Never make stock market predictions. There are better qualified professional analysts who do this for a living and they are right so little of the time, I figure they don't need the competition. Predictions also involve a certain level of self deception or personal bias. The market is the market, you can't force it. It's random in its day to day movement and predictable only over long periods of time. The best plan is to buy a value stock and hold for the long haul gains. I won't buy a stock on speculation and I never buy on margin (at least not yet).
What is a value investment? As I said before, I like companies with low debt, decent dividends, and good growth prospects. If you buy a value stock that drops severely, ask yourself why it dropped. If the reason isn't related to company financials or scandal, but because of overall market panic, this may be a great opportunity to use DCA. Even a stock that has lost money because of slowing sales can show a profit if you use DCA, a Dividend Reinvestment Program (DRiP), and hold the stock until it begins to recover (though you may have to hold for quite a while). DCA and DRiP will lower your costs while raising performance over the long term. If a stock drops because of imaginative accounting or other evidence of dishonesty, take the loss and drop it like a hot rock. Such stocks aren't a value waiting to recover; they are a stinking pile of [euphemism] you can't run away from fast enough. Most of all never overextend your risk. Remember, "He who sells what isn't his'n, must buy it back or go to prison." [Daniel Drew]; Always understand the consequences of your financial decisions and remember you must be prepared with a recovery strategy should your plans fall through.
I would strongly urge you to do your own careful research and consult with a qualified investment professional or financial planner. Good financial planning isn't a matter of luck; it's a matter of knowledge and discipline. If you're not comfortable with the first few advisers you speak to, keep searching until you're satisfied you've found one who is qualified and listening to your concerns, needs, financial situation, risk tolerance, and goals. Make sure your adviser has the proper credentials and accreditations to advise you (CPA, RPS, CFP©, AAMS, member NAPFA, etc.). Your state may require financial planners to be licensed. If your adviser doesn't have the proper training and credentials you have no assurance they weren't a used car sales man last week. In most states the term "Financial Planner" or "Financial Manager" is just a job title. It doesn't mean the individual actually has an understanding of the markets, investing, or investment tax implications. It's very easy to be overwhelmed with technical jargon. Be sure any investment adviser explains his or her self and their actions.
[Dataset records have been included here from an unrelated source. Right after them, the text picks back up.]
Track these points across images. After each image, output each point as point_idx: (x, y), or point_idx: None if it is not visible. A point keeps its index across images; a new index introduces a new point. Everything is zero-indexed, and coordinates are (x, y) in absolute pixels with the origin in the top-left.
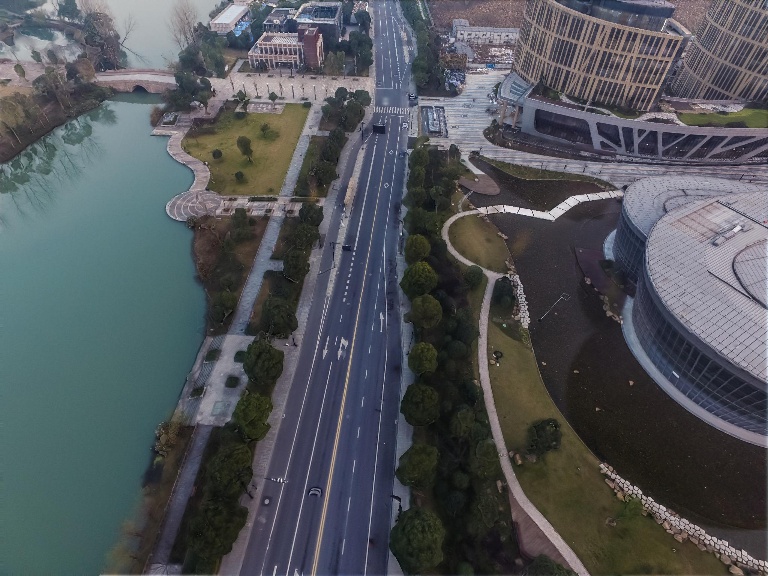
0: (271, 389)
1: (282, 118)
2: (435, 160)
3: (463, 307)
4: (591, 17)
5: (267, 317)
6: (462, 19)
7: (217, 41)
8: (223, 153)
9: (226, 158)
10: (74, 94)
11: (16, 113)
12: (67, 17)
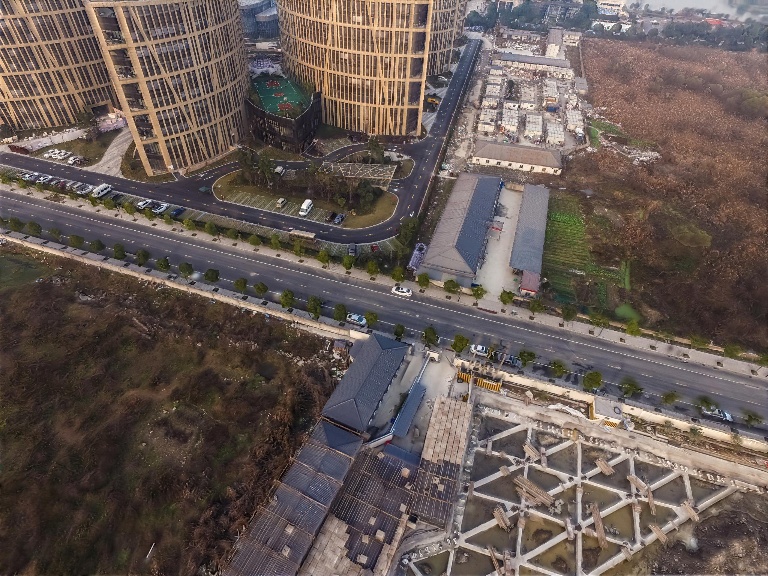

If they don't, ask questions, take notes, review the prospectus, read books, do whatever it takes until you understand the subject and are prepared to make your own decision. Once you've found a good adviser, listen carefully to their advise.
Never deal with a broker who cold calls you with a hot tip. These individuals may flatter you and make you feel like a big shot, but they don't know what your investing goals are, and they don't care. Benefiting you isn't their goal. They just push the stock pick of the week from their brokerage, and all they care about is selling the most (of whatever junk stock they have) and wining a nice sales bonus or a cruise to Hawaii on your dime. These brokers work in the investing equivalent of a boiler room making call after call hoping to get someone to bite on an investment that probably isn't appropriate. They usually make no real effort to determine your market goals, risk tolerance, or the investment's suitability for your portfolio. Dealing with these financial vampires will definitely leave your portfolio anemic. You'd be far better off creating a long term financial relationship with an established adviser or broker you've carefully investigated and who's ethics you know you can trust.
Review your account on a regular basis, especially after you've made decisions to execute a trade. Even an honest broker occasionally mis-executes a trade. If you find something was not executed as your ordered, contact your broker immediately. Your broker should correct the problem at no charge and execute the trade as you ordered absorbing any loss or fees themselves. Be very suspicious of any unauthorized trading activity in your account, especially if the unauthorized churning of your account generates (possibly hidden) fees for your adviser. It is your obligation to notify the brokerage of this potentially illegal activity. Be prepared to grab your money and run like the wind any time you hear a financial adviser "guarantee" any (Golden, can't loose, etc.) opportunity that can "make you fabulously wealthy". Even Government Bonds have risks (inflation, internal overthrow, debt repudiation or default, etc.). There is no such thing as a risk-less investment and the higher the risk, the higher the rate of return (should be).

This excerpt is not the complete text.